Ultimately, Ethiopia’s maritime rhetoric arises from internal fragility rather than external necessity. The country is strained by political polarization, armed uprisings, severe economic deterioration, and a crisis of legitimacy. The Red Sea provides an easy distraction, a distant horizon onto which the government can project grandeur while avoiding its own failures. The sea becomes a symbol, not a strategy.
No Red Sea state, African institution, or global power supports Ethiopia’s claim to sovereign coastal territory. The security of the Red Sea belongs to the states that actually border it, whose coastlines are protected by the UN Charter and the principles of territorial integrity. Eritrea’s coastline is legally defined and cannot be seized or negotiated away by pressure or desperation.
As always, Ethiopia’s talk of “
Red Sea security” is less about regional stability than about advertising itself as a willing subcontractor for foreign powers. Its own prime minister has said openly, that he is
ready to fight and die for America
and that Ethiopia could fight the wars Western countries are unwilling to send their children to.
The message is unmistakable: Ethiopia is positioning itself as an errand state and a supplier of expendable manpower for great-power agendas.

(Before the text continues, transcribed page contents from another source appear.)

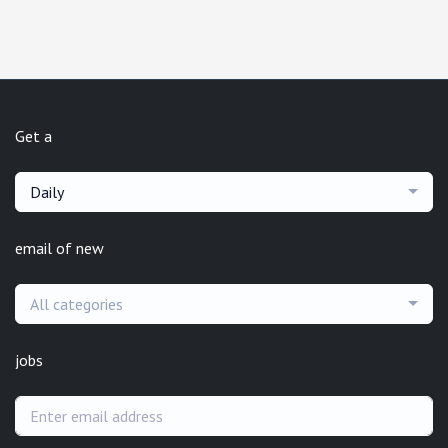
Get a
Daily
email of new
All categories
jobs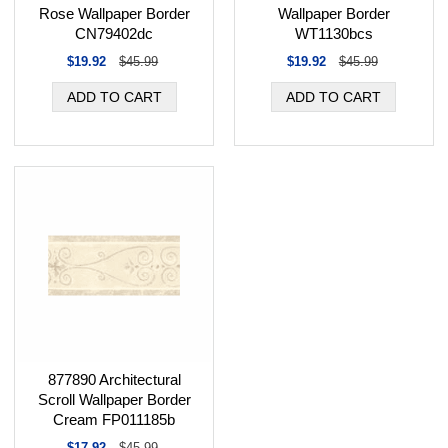
Rose Wallpaper Border
Wallpaper Border
CN79402dc
WT1130bcs
$19.92
$45.99
$19.92
$45.99
877890 Architectural
Scroll Wallpaper Border
Cream FP011185b
$17.92
$45.99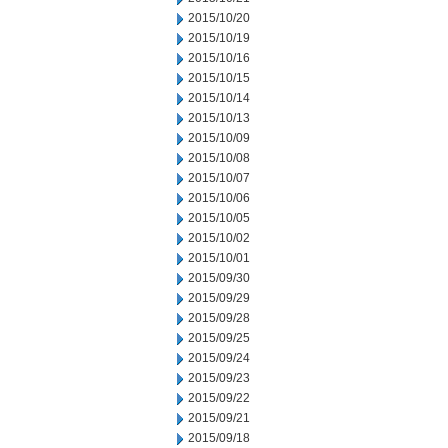
2015/10/20
2015/10/19
2015/10/16
2015/10/15
2015/10/14
2015/10/13
2015/10/09
2015/10/08
2015/10/07
2015/10/06
2015/10/05
2015/10/02
2015/10/01
2015/09/30
2015/09/29
2015/09/28
2015/09/25
2015/09/24
2015/09/23
2015/09/22
2015/09/21
2015/09/18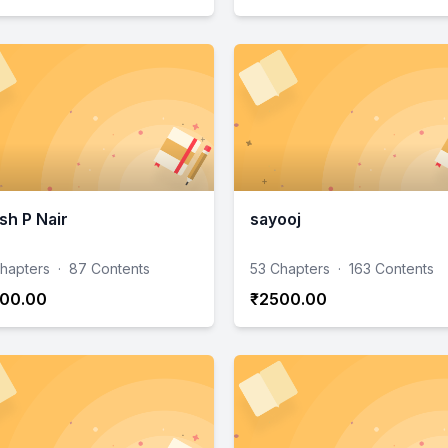
sh P Nair
sayooj
hapters
·
87 Contents
53 Chapters
·
163 Contents
00.00
₹2500.00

This is not theoretical. Ethiopia is already operating as a mercenary force for the UAE in the destabilization of Sudan and has become a key transit route for ferrying Colombian narco-trafficker paramilitaries to fight alongside the RSF. A state that rents out violence and facilitates foreign militias, cannot credibly present itself as a guardian of security in one of the world’s most sensitive maritime corridors.
In the end, Ethiopia’s Red Sea pretensions collapse under the weight of their own impossibility. A government that cannot secure the road from Addis Ababa to Ambo, now claims it will secure the shipping lanes from Suez to Bab-el-Mandeb. A state that loses territory to its own insurgents, imagines it will police global chokepoints. A leadership that treats geography as a suggestion and history as a prop demands a role that neither law, nor capacity, nor neighbors will ever grant it.

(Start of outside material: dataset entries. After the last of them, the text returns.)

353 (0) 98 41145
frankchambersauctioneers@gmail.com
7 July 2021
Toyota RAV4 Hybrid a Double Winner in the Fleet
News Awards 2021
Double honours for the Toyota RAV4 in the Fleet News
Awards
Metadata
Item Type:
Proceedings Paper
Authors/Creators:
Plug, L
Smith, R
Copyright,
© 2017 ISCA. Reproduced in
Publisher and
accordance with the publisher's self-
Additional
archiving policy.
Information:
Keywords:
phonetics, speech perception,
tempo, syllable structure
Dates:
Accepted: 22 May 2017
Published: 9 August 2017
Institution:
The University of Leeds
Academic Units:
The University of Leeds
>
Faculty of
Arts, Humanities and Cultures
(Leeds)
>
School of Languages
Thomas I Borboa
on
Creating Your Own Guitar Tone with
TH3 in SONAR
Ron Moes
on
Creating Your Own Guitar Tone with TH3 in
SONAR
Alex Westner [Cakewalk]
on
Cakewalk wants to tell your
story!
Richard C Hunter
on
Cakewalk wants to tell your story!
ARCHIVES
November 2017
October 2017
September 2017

The truth is simple. The Red Sea does not need Ethiopia’s protection. Ethiopia needs the Red Sea as a political distraction. Its leaders are chasing saltwater, not because it strengthens the nation but because it masks its unraveling. They try reaching for a coastline they cannot touch, in the hope that no one notices the ground collapsing beneath their feet.
But illusions do not make borders. Fantasies do not create navies. And desperation does not confer sovereignty.
The Red Sea will remain secure, through the states that actually border it and through the international laws that govern it. Ethiopia is not on that list. No amount of rhetoric, repetition, or theatrical ambition will place it there.
Pretension is not power. Geography is not optional. And the Red Sea is not Ethiopia’s to claim, to police, or to dream into reality.